## DESCRIPTION OF THE TASK
From the line containing "704.79 USD |" onward, every line of the entries is to be set down exactly, the last line included.

============================================================

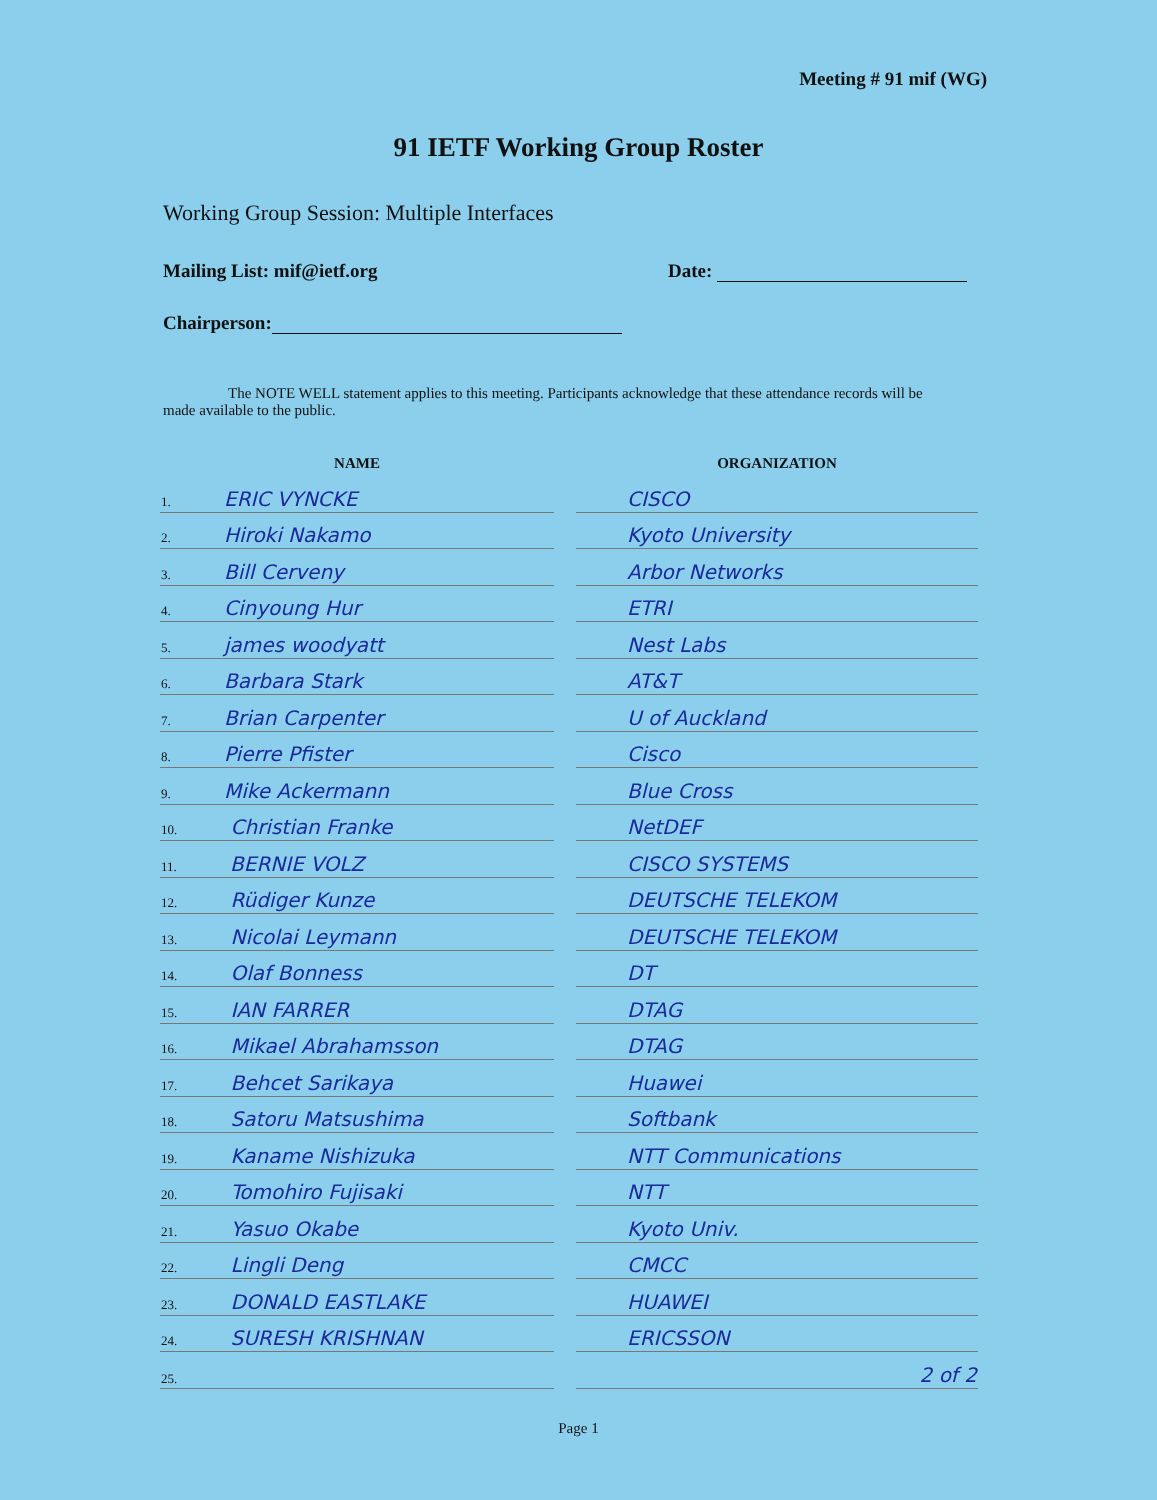Meeting # 91 mif (WG)
91 IETF Working Group Roster
Working Group Session: Multiple Interfaces
Mailing List: mif@ietf.org Date:
Chairperson:
The NOTE WELL statement applies to this meeting. Participants acknowledge that these attendance records will be made available to the public.
| NAME | | ORGANIZATION |
| --- | --- | --- |
| 1. ERIC VYNCKE | | CISCO |
| 2. Hiroki Nakamo | | Kyoto University |
| 3. Bill Cerveny | | Arbor Networks |
| 4. Cinyoung Hur | | ETRI |
| 5. james woodyatt | | Nest Labs |
| 6. Barbara Stark | | AT&T |
| 7. Brian Carpenter | | U of Auckland |
| 8. Pierre Pfister | | Cisco |
| 9. Mike Ackermann | | Blue Cross |
| 10. Christian Franke | | NetDEF |
| 11. BERNIE VOLZ | | CISCO SYSTEMS |
| 12. Rüdiger Kunze | | DEUTSCHE TELEKOM |
| 13. Nicolai Leymann | | DEUTSCHE TELEKOM |
| 14. Olaf Bonness | | DT |
| 15. IAN FARRER | | DTAG |
| 16. Mikael Abrahamsson | | DTAG |
| 17. Behcet Sarikaya | | Huawei |
| 18. Satoru Matsushima | | Softbank |
| 19. Kaname Nishizuka | | NTT Communications |
| 20. Tomohiro Fujisaki | | NTT |
| 21. Yasuo Okabe | | Kyoto Univ. |
| 22. Lingli Deng | | CMCC |
| 23. DONALD EASTLAKE | | HUAWEI |
| 24. SURESH KRISHNAN | | ERICSSON |
| 25. | | 2 of 2 |
Page 1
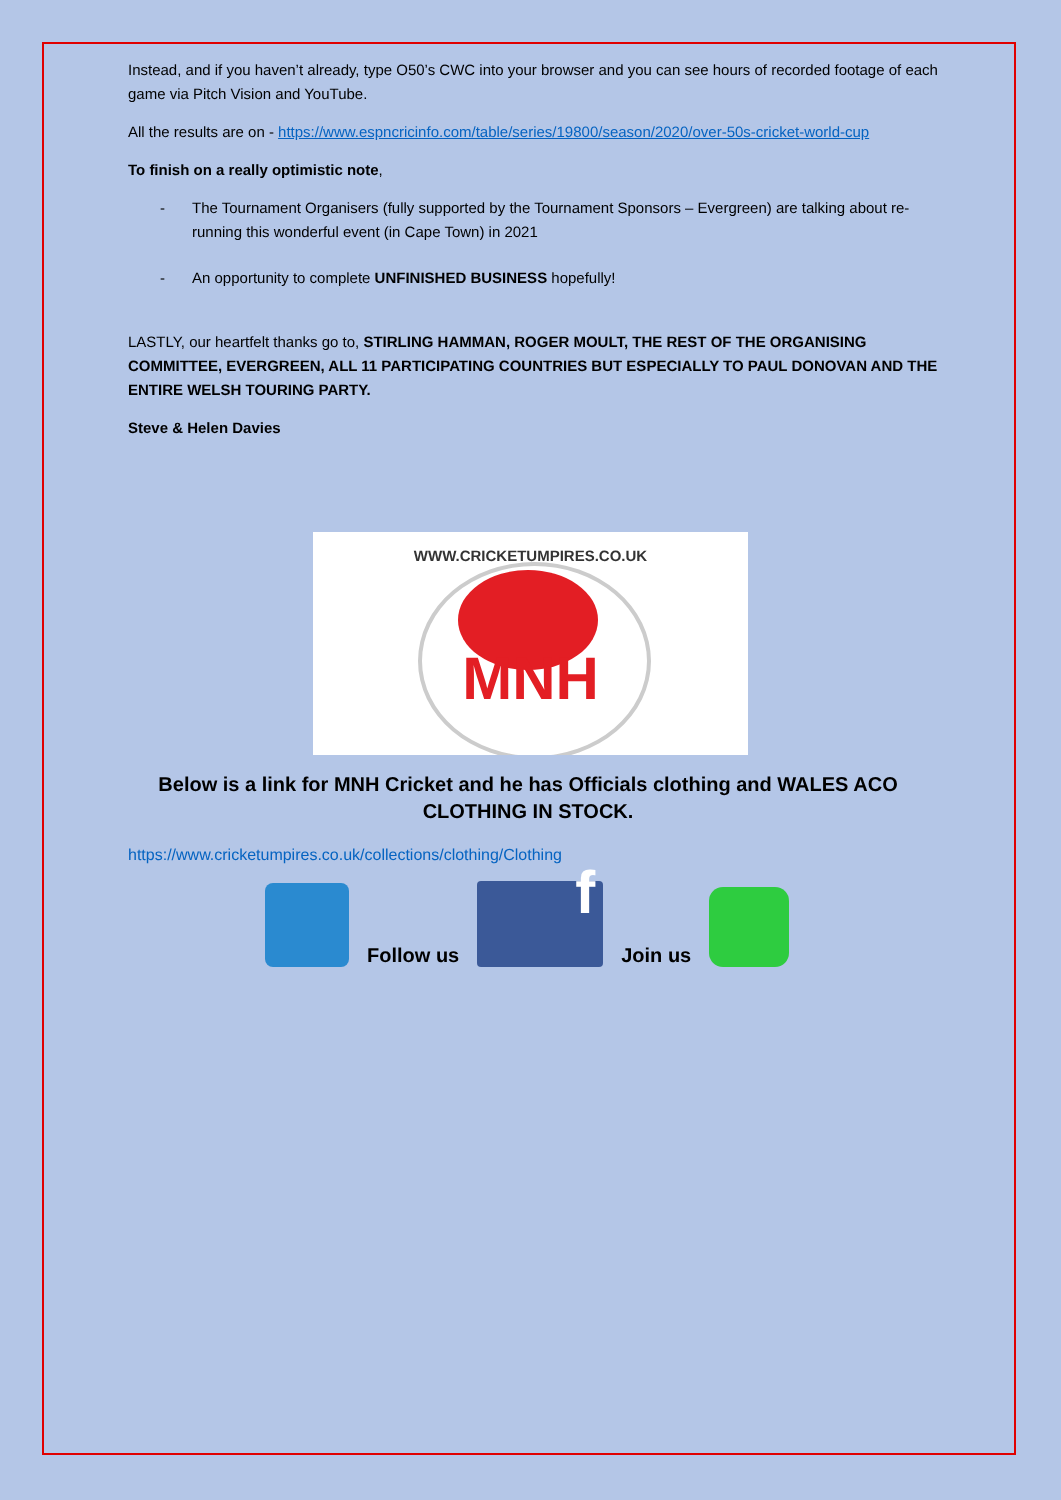Instead, and if you haven’t already, type O50’s CWC into your browser and you can see hours of recorded footage of each game via Pitch Vision and YouTube.
All the results are on - https://www.espncricinfo.com/table/series/19800/season/2020/over-50s-cricket-world-cup
To finish on a really optimistic note,
- The Tournament Organisers (fully supported by the Tournament Sponsors – Evergreen) are talking about re-running this wonderful event (in Cape Town) in 2021
- An opportunity to complete UNFINISHED BUSINESS hopefully!
LASTLY, our heartfelt thanks go to, STIRLING HAMMAN, ROGER MOULT, THE REST OF THE ORGANISING COMMITTEE, EVERGREEN, ALL 11 PARTICIPATING COUNTRIES BUT ESPECIALLY TO PAUL DONOVAN AND THE ENTIRE WELSH TOURING PARTY.
Steve & Helen Davies
WWW.CRICKETUMPIRES.CO.UK
MNH
Below is a link for MNH Cricket and he has Officials clothing and WALES ACO CLOTHING IN STOCK.
https://www.cricketumpires.co.uk/collections/clothing/Clothing
Follow us
f
Join us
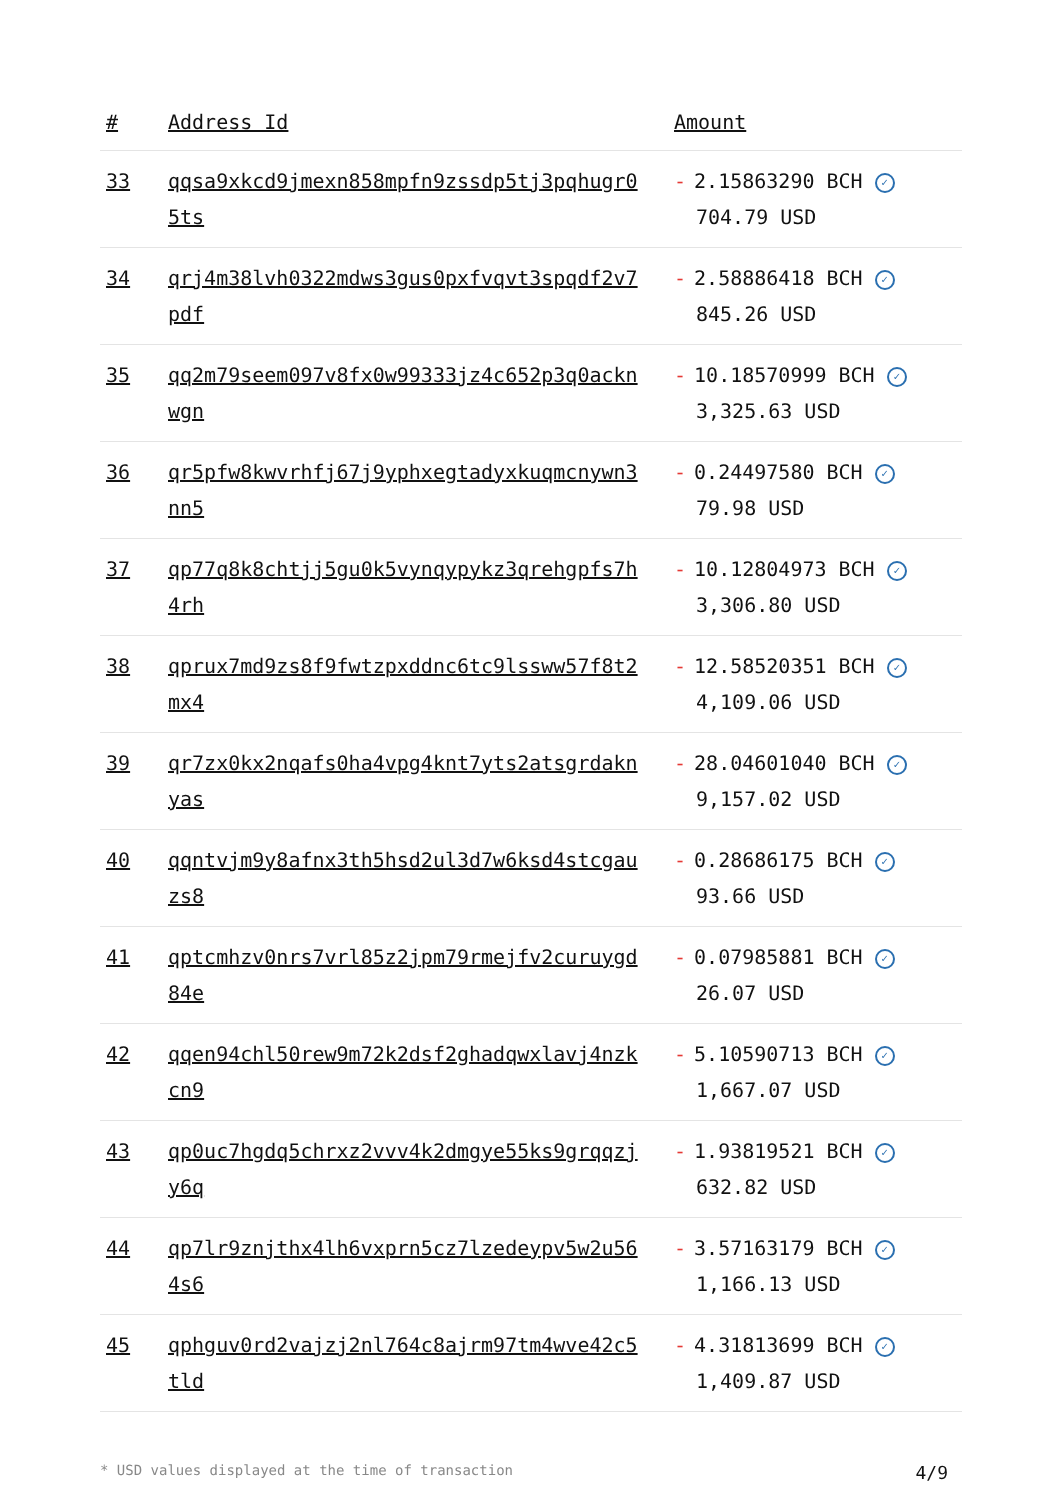| # | Address Id | Amount |
| --- | --- | --- |
| 33 | qqsa9xkcd9jmexn858mpfn9zssdp5tj3pqhugr05ts | - 2.15863290 BCH ✓ 704.79 USD |
| 34 | qrj4m38lvh0322mdws3gus0pxfvqvt3spqdf2v7pdf | - 2.58886418 BCH ✓ 845.26 USD |
| 35 | qq2m79seem097v8fx0w99333jz4c652p3q0acknwgn | - 10.18570999 BCH ✓ 3,325.63 USD |
| 36 | qr5pfw8kwvrhfj67j9yphxegtadyxkuqmcnywn3nn5 | - 0.24497580 BCH ✓ 79.98 USD |
| 37 | qp77q8k8chtjj5gu0k5vynqypykz3qrehgpfs7h4rh | - 10.12804973 BCH ✓ 3,306.80 USD |
| 38 | qprux7md9zs8f9fwtzpxddnc6tc9lssww57f8t2mx4 | - 12.58520351 BCH ✓ 4,109.06 USD |
| 39 | qr7zx0kx2nqafs0ha4vpg4knt7yts2atsgrdaknyas | - 28.04601040 BCH ✓ 9,157.02 USD |
| 40 | qqntvjm9y8afnx3th5hsd2ul3d7w6ksd4stcgauzs8 | - 0.28686175 BCH ✓ 93.66 USD |
| 41 | qptcmhzv0nrs7vrl85z2jpm79rmejfv2curuygd84e | - 0.07985881 BCH ✓ 26.07 USD |
| 42 | qqen94chl50rew9m72k2dsf2ghadqwxlavj4nzkcn9 | - 5.10590713 BCH ✓ 1,667.07 USD |
| 43 | qp0uc7hgdq5chrxz2vvv4k2dmgye55ks9grqqzjy6q | - 1.93819521 BCH ✓ 632.82 USD |
| 44 | qp7lr9znjthx4lh6vxprn5cz7lzedeypv5w2u564s6 | - 3.57163179 BCH ✓ 1,166.13 USD |
| 45 | qphguv0rd2vajzj2nl764c8ajrm97tm4wve42c5tld | - 4.31813699 BCH ✓ 1,409.87 USD |
* USD values displayed at the time of transaction 4/9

============================================================

## TASK OUTPUT
| 33 | qqsa9xkcd9jmexn858mpfn9zssdp5tj3pqhugr05ts | - 2.15863290 BCH ✓ 704.79 USD |
| 34 | qrj4m38lvh0322mdws3gus0pxfvqvt3spqdf2v7pdf | - 2.58886418 BCH ✓ 845.26 USD |
| 35 | qq2m79seem097v8fx0w99333jz4c652p3q0acknwgn | - 10.18570999 BCH ✓ 3,325.63 USD |
| 36 | qr5pfw8kwvrhfj67j9yphxegtadyxkuqmcnywn3nn5 | - 0.24497580 BCH ✓ 79.98 USD |
| 37 | qp77q8k8chtjj5gu0k5vynqypykz3qrehgpfs7h4rh | - 10.12804973 BCH ✓ 3,306.80 USD |
| 38 | qprux7md9zs8f9fwtzpxddnc6tc9lssww57f8t2mx4 | - 12.58520351 BCH ✓ 4,109.06 USD |
| 39 | qr7zx0kx2nqafs0ha4vpg4knt7yts2atsgrdaknyas | - 28.04601040 BCH ✓ 9,157.02 USD |
| 40 | qqntvjm9y8afnx3th5hsd2ul3d7w6ksd4stcgauzs8 | - 0.28686175 BCH ✓ 93.66 USD |
| 41 | qptcmhzv0nrs7vrl85z2jpm79rmejfv2curuygd84e | - 0.07985881 BCH ✓ 26.07 USD |
| 42 | qqen94chl50rew9m72k2dsf2ghadqwxlavj4nzkcn9 | - 5.10590713 BCH ✓ 1,667.07 USD |
| 43 | qp0uc7hgdq5chrxz2vvv4k2dmgye55ks9grqqzjy6q | - 1.93819521 BCH ✓ 632.82 USD |
| 44 | qp7lr9znjthx4lh6vxprn5cz7lzedeypv5w2u564s6 | - 3.57163179 BCH ✓ 1,166.13 USD |
| 45 | qphguv0rd2vajzj2nl764c8ajrm97tm4wve42c5tld | - 4.31813699 BCH ✓ 1,409.87 USD |
* USD values displayed at the time of transaction 4/9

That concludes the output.